TASK GOAL → Could you write out the data that follows, exactly and in full?

RECORDED DATA →
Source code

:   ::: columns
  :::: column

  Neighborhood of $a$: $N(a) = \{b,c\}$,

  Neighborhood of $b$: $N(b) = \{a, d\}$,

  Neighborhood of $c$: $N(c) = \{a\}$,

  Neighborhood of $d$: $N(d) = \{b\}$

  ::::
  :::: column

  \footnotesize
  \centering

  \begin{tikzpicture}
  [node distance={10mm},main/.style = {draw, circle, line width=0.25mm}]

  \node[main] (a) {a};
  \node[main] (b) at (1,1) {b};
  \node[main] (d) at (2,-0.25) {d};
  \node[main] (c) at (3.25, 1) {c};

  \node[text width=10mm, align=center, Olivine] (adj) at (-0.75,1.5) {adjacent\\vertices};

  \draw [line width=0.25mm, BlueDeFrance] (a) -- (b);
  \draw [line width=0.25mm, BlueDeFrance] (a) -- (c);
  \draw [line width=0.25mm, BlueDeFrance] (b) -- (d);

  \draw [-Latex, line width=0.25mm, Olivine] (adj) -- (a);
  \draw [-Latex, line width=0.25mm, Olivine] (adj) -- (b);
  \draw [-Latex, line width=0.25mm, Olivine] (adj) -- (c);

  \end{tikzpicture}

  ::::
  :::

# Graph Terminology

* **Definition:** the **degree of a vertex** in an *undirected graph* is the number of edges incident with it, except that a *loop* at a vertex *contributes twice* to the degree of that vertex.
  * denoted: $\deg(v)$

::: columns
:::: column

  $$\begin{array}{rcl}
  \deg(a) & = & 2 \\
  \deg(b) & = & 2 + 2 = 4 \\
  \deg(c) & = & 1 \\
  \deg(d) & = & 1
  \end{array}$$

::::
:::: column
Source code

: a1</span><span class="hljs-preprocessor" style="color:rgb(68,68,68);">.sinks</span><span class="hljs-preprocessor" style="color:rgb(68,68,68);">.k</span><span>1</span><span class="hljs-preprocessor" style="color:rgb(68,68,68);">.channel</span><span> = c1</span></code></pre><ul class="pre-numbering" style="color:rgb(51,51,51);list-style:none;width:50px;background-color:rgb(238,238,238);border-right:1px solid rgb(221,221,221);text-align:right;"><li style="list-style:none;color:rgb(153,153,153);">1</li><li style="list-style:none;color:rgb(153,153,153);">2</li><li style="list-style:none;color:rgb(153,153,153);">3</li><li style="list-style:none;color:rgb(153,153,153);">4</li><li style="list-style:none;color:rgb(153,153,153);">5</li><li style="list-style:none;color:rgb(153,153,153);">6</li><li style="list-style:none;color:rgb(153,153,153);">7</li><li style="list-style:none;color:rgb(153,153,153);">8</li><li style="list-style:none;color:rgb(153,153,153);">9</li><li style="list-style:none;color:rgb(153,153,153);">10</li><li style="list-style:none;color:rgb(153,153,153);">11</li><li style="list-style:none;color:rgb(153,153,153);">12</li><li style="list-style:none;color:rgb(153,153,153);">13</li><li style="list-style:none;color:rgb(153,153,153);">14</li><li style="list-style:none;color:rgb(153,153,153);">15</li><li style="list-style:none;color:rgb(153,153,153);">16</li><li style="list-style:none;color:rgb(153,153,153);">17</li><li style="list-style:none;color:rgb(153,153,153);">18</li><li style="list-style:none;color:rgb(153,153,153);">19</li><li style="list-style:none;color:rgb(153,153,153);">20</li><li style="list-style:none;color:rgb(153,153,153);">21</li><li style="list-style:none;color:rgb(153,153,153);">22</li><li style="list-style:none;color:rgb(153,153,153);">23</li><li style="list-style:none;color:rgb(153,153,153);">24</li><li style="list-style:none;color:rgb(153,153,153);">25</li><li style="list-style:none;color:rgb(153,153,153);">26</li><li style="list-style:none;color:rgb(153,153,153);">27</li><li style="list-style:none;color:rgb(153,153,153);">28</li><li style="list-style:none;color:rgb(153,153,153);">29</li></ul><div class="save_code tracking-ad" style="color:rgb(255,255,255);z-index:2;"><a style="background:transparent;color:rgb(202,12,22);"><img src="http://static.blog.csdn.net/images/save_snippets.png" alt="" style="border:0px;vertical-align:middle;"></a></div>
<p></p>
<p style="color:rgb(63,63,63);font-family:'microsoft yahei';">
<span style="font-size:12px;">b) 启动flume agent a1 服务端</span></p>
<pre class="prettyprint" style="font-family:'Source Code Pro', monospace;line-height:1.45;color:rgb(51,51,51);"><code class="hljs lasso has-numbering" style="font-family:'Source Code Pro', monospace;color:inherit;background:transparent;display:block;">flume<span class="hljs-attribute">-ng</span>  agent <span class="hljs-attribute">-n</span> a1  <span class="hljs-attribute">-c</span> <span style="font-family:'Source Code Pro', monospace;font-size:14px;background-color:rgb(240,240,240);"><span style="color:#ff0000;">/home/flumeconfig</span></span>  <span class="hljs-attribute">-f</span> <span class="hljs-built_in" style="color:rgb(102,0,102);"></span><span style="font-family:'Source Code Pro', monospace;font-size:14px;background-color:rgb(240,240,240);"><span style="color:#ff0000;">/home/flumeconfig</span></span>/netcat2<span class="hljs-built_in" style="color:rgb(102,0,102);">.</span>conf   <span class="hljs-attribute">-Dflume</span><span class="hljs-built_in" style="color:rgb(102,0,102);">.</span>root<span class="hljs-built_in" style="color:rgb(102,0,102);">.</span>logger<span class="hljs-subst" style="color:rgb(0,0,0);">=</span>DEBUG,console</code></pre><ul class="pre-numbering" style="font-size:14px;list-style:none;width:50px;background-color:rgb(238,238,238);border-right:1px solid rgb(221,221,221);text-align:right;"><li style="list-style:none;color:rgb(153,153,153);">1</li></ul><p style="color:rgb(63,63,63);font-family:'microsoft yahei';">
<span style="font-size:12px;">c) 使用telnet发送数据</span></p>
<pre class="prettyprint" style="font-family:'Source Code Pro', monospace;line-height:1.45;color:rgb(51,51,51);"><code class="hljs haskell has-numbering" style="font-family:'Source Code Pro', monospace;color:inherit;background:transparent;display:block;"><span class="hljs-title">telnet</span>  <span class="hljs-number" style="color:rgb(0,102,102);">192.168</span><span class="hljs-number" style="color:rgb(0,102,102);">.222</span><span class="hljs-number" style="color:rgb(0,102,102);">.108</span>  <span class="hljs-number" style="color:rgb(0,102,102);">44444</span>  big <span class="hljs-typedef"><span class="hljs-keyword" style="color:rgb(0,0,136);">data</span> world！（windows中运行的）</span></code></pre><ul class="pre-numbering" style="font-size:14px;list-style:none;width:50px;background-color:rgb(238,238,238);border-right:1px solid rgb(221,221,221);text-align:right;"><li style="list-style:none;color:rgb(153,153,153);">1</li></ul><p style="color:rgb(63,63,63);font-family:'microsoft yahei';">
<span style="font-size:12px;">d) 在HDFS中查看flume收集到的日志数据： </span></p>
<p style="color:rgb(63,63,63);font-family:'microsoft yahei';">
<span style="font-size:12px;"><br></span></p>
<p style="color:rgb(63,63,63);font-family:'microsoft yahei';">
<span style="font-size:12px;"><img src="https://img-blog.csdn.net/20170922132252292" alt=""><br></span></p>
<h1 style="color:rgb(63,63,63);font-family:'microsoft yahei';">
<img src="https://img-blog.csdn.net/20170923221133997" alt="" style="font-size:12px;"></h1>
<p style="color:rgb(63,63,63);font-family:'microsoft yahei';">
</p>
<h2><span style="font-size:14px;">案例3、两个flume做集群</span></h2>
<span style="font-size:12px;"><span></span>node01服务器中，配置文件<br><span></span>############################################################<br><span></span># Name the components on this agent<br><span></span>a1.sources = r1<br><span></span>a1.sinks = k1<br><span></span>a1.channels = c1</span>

OUTPUT OF THE TASK →
Source code

:   ::: columns
  :::: column

  Neighborhood of $a$: $N(a) = \{b,c\}$,

  Neighborhood of $b$: $N(b) = \{a, d\}$,

  Neighborhood of $c$: $N(c) = \{a\}$,

  Neighborhood of $d$: $N(d) = \{b\}$

  ::::
  :::: column

  \footnotesize
  \centering

  \begin{tikzpicture}
  [node distance={10mm},main/.style = {draw, circle, line width=0.25mm}]

  \node[main] (a) {a};
  \node[main] (b) at (1,1) {b};
  \node[main] (d) at (2,-0.25) {d};
  \node[main] (c) at (3.25, 1) {c};

  \node[text width=10mm, align=center, Olivine] (adj) at (-0.75,1.5) {adjacent\\vertices};

  \draw [line width=0.25mm, BlueDeFrance] (a) -- (b);
  \draw [line width=0.25mm, BlueDeFrance] (a) -- (c);
  \draw [line width=0.25mm, BlueDeFrance] (b) -- (d);

  \draw [-Latex, line width=0.25mm, Olivine] (adj) -- (a);
  \draw [-Latex, line width=0.25mm, Olivine] (adj) -- (b);
  \draw [-Latex, line width=0.25mm, Olivine] (adj) -- (c);

  \end{tikzpicture}

  ::::
  :::

# Graph Terminology

* **Definition:** the **degree of a vertex** in an *undirected graph* is the number of edges incident with it, except that a *loop* at a vertex *contributes twice* to the degree of that vertex.
  * denoted: $\deg(v)$

::: columns
:::: column

  $$\begin{array}{rcl}
  \deg(a) & = & 2 \\
  \deg(b) & = & 2 + 2 = 4 \\
  \deg(c) & = & 1 \\
  \deg(d) & = & 1
  \end{array}$$

::::
:::: column
Source code

: a1</span><span class="hljs-preprocessor" style="color:rgb(68,68,68);">.sinks</span><span class="hljs-preprocessor" style="color:rgb(68,68,68);">.k</span><span>1</span><span class="hljs-preprocessor" style="color:rgb(68,68,68);">.channel</span><span> = c1</span></code></pre><ul class="pre-numbering" style="color:rgb(51,51,51);list-style:none;width:50px;background-color:rgb(238,238,238);border-right:1px solid rgb(221,221,221);text-align:right;"><li style="list-style:none;color:rgb(153,153,153);">1</li><li style="list-style:none;color:rgb(153,153,153);">2</li><li style="list-style:none;color:rgb(153,153,153);">3</li><li style="list-style:none;color:rgb(153,153,153);">4</li><li style="list-style:none;color:rgb(153,153,153);">5</li><li style="list-style:none;color:rgb(153,153,153);">6</li><li style="list-style:none;color:rgb(153,153,153);">7</li><li style="list-style:none;color:rgb(153,153,153);">8</li><li style="list-style:none;color:rgb(153,153,153);">9</li><li style="list-style:none;color:rgb(153,153,153);">10</li><li style="list-style:none;color:rgb(153,153,153);">11</li><li style="list-style:none;color:rgb(153,153,153);">12</li><li style="list-style:none;color:rgb(153,153,153);">13</li><li style="list-style:none;color:rgb(153,153,153);">14</li><li style="list-style:none;color:rgb(153,153,153);">15</li><li style="list-style:none;color:rgb(153,153,153);">16</li><li style="list-style:none;color:rgb(153,153,153);">17</li><li style="list-style:none;color:rgb(153,153,153);">18</li><li style="list-style:none;color:rgb(153,153,153);">19</li><li style="list-style:none;color:rgb(153,153,153);">20</li><li style="list-style:none;color:rgb(153,153,153);">21</li><li style="list-style:none;color:rgb(153,153,153);">22</li><li style="list-style:none;color:rgb(153,153,153);">23</li><li style="list-style:none;color:rgb(153,153,153);">24</li><li style="list-style:none;color:rgb(153,153,153);">25</li><li style="list-style:none;color:rgb(153,153,153);">26</li><li style="list-style:none;color:rgb(153,153,153);">27</li><li style="list-style:none;color:rgb(153,153,153);">28</li><li style="list-style:none;color:rgb(153,153,153);">29</li></ul><div class="save_code tracking-ad" style="color:rgb(255,255,255);z-index:2;"><a style="background:transparent;color:rgb(202,12,22);"><img src="http://static.blog.csdn.net/images/save_snippets.png" alt="" style="border:0px;vertical-align:middle;"></a></div>
<p></p>
<p style="color:rgb(63,63,63);font-family:'microsoft yahei';">
<span style="font-size:12px;">b) 启动flume agent a1 服务端</span></p>
<pre class="prettyprint" style="font-family:'Source Code Pro', monospace;line-height:1.45;color:rgb(51,51,51);"><code class="hljs lasso has-numbering" style="font-family:'Source Code Pro', monospace;color:inherit;background:transparent;display:block;">flume<span class="hljs-attribute">-ng</span>  agent <span class="hljs-attribute">-n</span> a1  <span class="hljs-attribute">-c</span> <span style="font-family:'Source Code Pro', monospace;font-size:14px;background-color:rgb(240,240,240);"><span style="color:#ff0000;">/home/flumeconfig</span></span>  <span class="hljs-attribute">-f</span> <span class="hljs-built_in" style="color:rgb(102,0,102);"></span><span style="font-family:'Source Code Pro', monospace;font-size:14px;background-color:rgb(240,240,240);"><span style="color:#ff0000;">/home/flumeconfig</span></span>/netcat2<span class="hljs-built_in" style="color:rgb(102,0,102);">.</span>conf   <span class="hljs-attribute">-Dflume</span><span class="hljs-built_in" style="color:rgb(102,0,102);">.</span>root<span class="hljs-built_in" style="color:rgb(102,0,102);">.</span>logger<span class="hljs-subst" style="color:rgb(0,0,0);">=</span>DEBUG,console</code></pre><ul class="pre-numbering" style="font-size:14px;list-style:none;width:50px;background-color:rgb(238,238,238);border-right:1px solid rgb(221,221,221);text-align:right;"><li style="list-style:none;color:rgb(153,153,153);">1</li></ul><p style="color:rgb(63,63,63);font-family:'microsoft yahei';">
<span style="font-size:12px;">c) 使用telnet发送数据</span></p>
<pre class="prettyprint" style="font-family:'Source Code Pro', monospace;line-height:1.45;color:rgb(51,51,51);"><code class="hljs haskell has-numbering" style="font-family:'Source Code Pro', monospace;color:inherit;background:transparent;display:block;"><span class="hljs-title">telnet</span>  <span class="hljs-number" style="color:rgb(0,102,102);">192.168</span><span class="hljs-number" style="color:rgb(0,102,102);">.222</span><span class="hljs-number" style="color:rgb(0,102,102);">.108</span>  <span class="hljs-number" style="color:rgb(0,102,102);">44444</span>  big <span class="hljs-typedef"><span class="hljs-keyword" style="color:rgb(0,0,136);">data</span> world！（windows中运行的）</span></code></pre><ul class="pre-numbering" style="font-size:14px;list-style:none;width:50px;background-color:rgb(238,238,238);border-right:1px solid rgb(221,221,221);text-align:right;"><li style="list-style:none;color:rgb(153,153,153);">1</li></ul><p style="color:rgb(63,63,63);font-family:'microsoft yahei';">
<span style="font-size:12px;">d) 在HDFS中查看flume收集到的日志数据： </span></p>
<p style="color:rgb(63,63,63);font-family:'microsoft yahei';">
<span style="font-size:12px;"><br></span></p>
<p style="color:rgb(63,63,63);font-family:'microsoft yahei';">
<span style="font-size:12px;"><img src="https://img-blog.csdn.net/20170922132252292" alt=""><br></span></p>
<h1 style="color:rgb(63,63,63);font-family:'microsoft yahei';">
<img src="https://img-blog.csdn.net/20170923221133997" alt="" style="font-size:12px;"></h1>
<p style="color:rgb(63,63,63);font-family:'microsoft yahei';">
</p>
<h2><span style="font-size:14px;">案例3、两个flume做集群</span></h2>
<span style="font-size:12px;"><span></span>node01服务器中，配置文件<br><span></span>############################################################<br><span></span># Name the components on this agent<br><span></span>a1.sources = r1<br><span></span>a1.sinks = k1<br><span></span>a1.channels = c1</span>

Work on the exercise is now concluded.